I wonder what those bugs will find to eat once the purple loosestrife is gone?


----------



## suttonbeeman (Aug 22, 2003)

Intheswamp said:


> I wonder what those bugs will find to eat once the purple loosestrife is gone?


From what I hear Bayer wants to get section 18 for a new product so without other mite control they will be more able to get it. EPA is a waste of taxpayer money...ans big money controls EPA like everything else now.


----------



## throrope (Dec 18, 2008)

Nod experienced importing issues with MAQS from day one. Per my call about two years ago, due to manufacturing costs, they couldn't simultaneously make the older style pads and the new gel packs. Between product and packaging changes, they ran into regulation issues.

In general, gov't reviewers are more diligent about finding a single item to refuse instead of helping navigate the regs. Often the applicant thinks that's the only item needing "fixing", but the same or next guy finds another with the next submission, but neither bothers to find all. After a while, you feel like you're shooting at a black box waiting for an arrow to make it through.

For my five hives I recently bought a 36 treatment pail instead of the smaller 10 treatment pack due to long shelf life. Lucky.

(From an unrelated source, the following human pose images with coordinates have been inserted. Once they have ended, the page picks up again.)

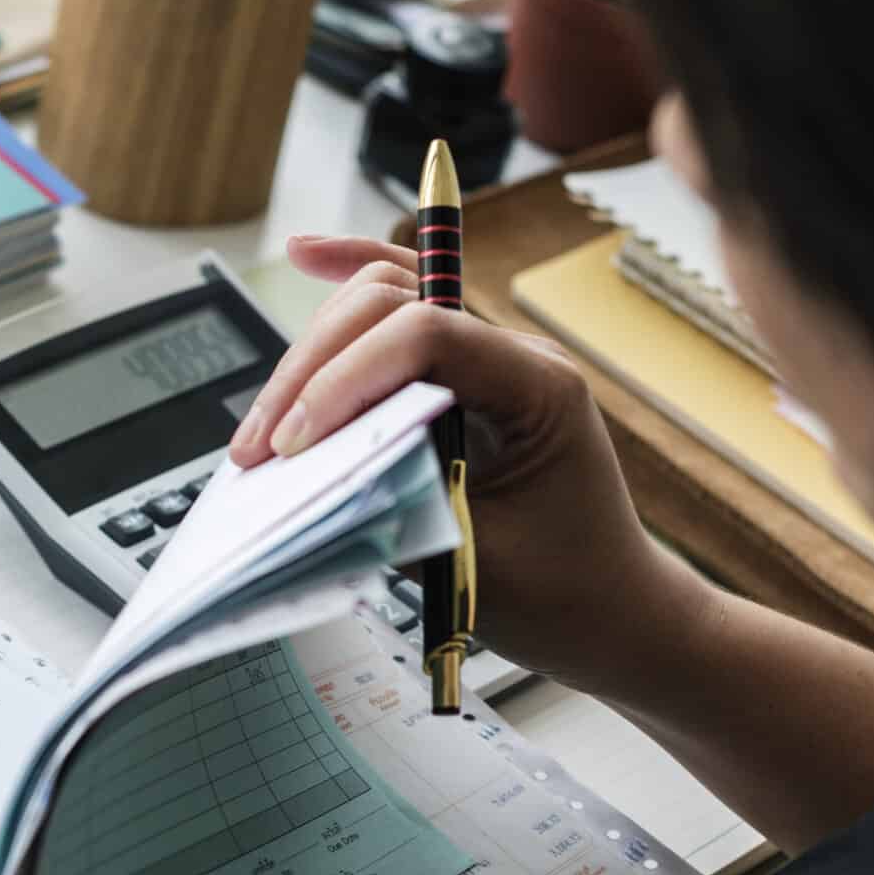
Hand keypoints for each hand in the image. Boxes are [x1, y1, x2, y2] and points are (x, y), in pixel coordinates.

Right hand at [228, 235, 711, 693]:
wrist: (612, 616)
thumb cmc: (563, 595)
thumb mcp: (475, 562)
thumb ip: (400, 506)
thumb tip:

Incidentally, the original size of the earlier pads was dictated by the package. They "rode" in on a previously approved container used for a very similar product.


----------



## The Honey Householder (Nov 14, 2008)

Sorry to say this is one of my reasons for giving up on wintering bees. Always had to order the stuff a year ahead of time to make sure you had it when you needed it.


----------



## Andrew Dewey (Aug 23, 2005)

Please allow a hobbyist to pose a question: What is the objective for treating after the fall flow? Is there enough time to generate several brood cycles of reduced mite bees for winter? Granted I am to the North of many of you, but I treated with MAQS mid August - before the fall flow got going in earnest but with honey supers on. Are you worried about possible honey contamination? (BTW - post treatment all treated colonies were queen right)


----------



## camero7 (Sep 21, 2009)

Andrew, how many strips did you use. Any brood loss?


----------



## Andrew Dewey (Aug 23, 2005)

camero7 said:


> Andrew, how many strips did you use. Any brood loss?


2 strips as per label. I didn't check for brood loss as I was more concerned about possible queen losses. I used MAQS on roughly 19 hives (roughly 1/2 of my operation)


----------



## throrope (Dec 18, 2008)

Andrew Dewey

From everything I understand, the last thing I want on hives when treating with anything is supers. I too treat with formic acid, now MAQS, in late August or when I can, but here in SE PA, I let any fall forage offset feeding to build winter stores. I'm also not aware brood cycles need consideration. Maybe another thing to learn.


----------



## coopermaple (Aug 30, 2009)

From what I remember at EAS talking with Liz from NOD the labels on MAQS had been approved and used. The issue was an inspector at the Detroit warehouse didn't like the font size on part of the label.
Nice to see the goverment working for the people. I can't imagine the impact on National Security because they used a size 12 font and he thinks it should be size 14.
Mark


----------



## sqkcrk (Dec 10, 2005)

Andrew Dewey said:


> What is the objective for treating after the fall flow? Is there enough time to generate several brood cycles of reduced mite bees for winter?


Andrew,
When u have more than a certain number of hives you will find yourself doing things when you can, not when u want to. Most of us, Commercials, leastwise here in NY, move South, so brood cycles continue. I'm not too worried about something that already exists in honey contaminating what little honey will be made between now and when supers are stripped. Which is coming soon, unless I see a nectar flow I am not seeing now.

Once I see asters in bloom and loads of aster pollen comiung in, like yesterday, I figure things are pretty much over and it's time to shut this thing down and get ready for heading South.


----------



## hpm08161947 (May 16, 2009)

sqkcrk said:


> Once I see asters in bloom and loads of aster pollen comiung in, like yesterday, I figure things are pretty much over and it's time to shut this thing down and get ready for heading South.


So you are already thinking about coming south. I'll tell Carlene to get the Pear Pies ready.


----------